What you have to do —
Rewrite the text of these items with every "Princess Melon Bralette" changed to "Princess Melon Top" and nothing else altered. Leave out the pictures.

Data for this task —
+ + + +
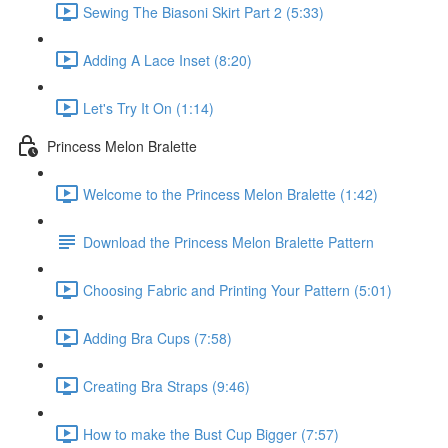
Sewing The Biasoni Skirt Part 2 (5:33)
Adding A Lace Inset (8:20)
Let's Try It On (1:14)
Princess Melon Bralette
Welcome to the Princess Melon Bralette (1:42)
Download the Princess Melon Bralette Pattern
Choosing Fabric and Printing Your Pattern (5:01)
Adding Bra Cups (7:58)
Creating Bra Straps (9:46)
How to make the Bust Cup Bigger (7:57)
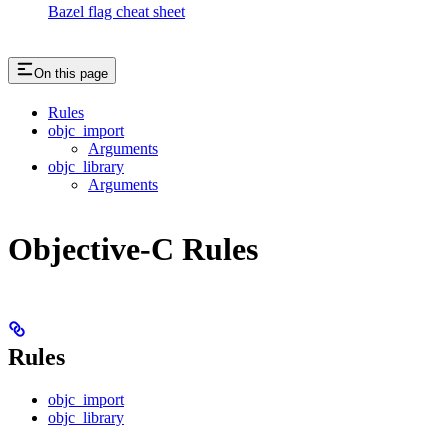
Bazel flag cheat sheet
On this page
Rules
objc_import
Arguments
objc_library
Arguments
Objective-C Rules
Rules
objc_import
objc_library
+ + + +
Reply to the exercise —
Sewing The Biasoni Skirt Part 2 (5:33)
Adding A Lace Inset (8:20)
Let's Try It On (1:14)
Princess Melon Top
Welcome to the Princess Melon Top (1:42)
Download the Princess Melon Top Pattern
Choosing Fabric and Printing Your Pattern (5:01)
Adding Bra Cups (7:58)
Creating Bra Straps (9:46)
How to make the Bust Cup Bigger (7:57)
Bazel flag cheat sheet
On this page
Rules
objc_import
Arguments
objc_library
Arguments
Objective-C Rules
Rules
objc_import
objc_library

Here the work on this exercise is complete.